Your answer must be an exact transcription of the lines from the line with "left ear: (1131, 513)" through the final line of the data.

● Material to process:
○ ○ ○

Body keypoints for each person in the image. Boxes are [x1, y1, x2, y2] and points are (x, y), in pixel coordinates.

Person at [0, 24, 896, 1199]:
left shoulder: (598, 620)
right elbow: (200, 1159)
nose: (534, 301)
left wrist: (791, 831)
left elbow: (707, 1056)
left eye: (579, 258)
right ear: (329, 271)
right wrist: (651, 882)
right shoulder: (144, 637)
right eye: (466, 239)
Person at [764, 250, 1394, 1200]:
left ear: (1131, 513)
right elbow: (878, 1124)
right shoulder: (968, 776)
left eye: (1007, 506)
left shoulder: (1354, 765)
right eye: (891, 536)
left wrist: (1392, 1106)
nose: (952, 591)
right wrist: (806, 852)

○ ○ ○

● Expected output:
left ear: (1131, 513)
right elbow: (878, 1124)
right shoulder: (968, 776)
left eye: (1007, 506)
left shoulder: (1354, 765)
right eye: (891, 536)
left wrist: (1392, 1106)
nose: (952, 591)
right wrist: (806, 852)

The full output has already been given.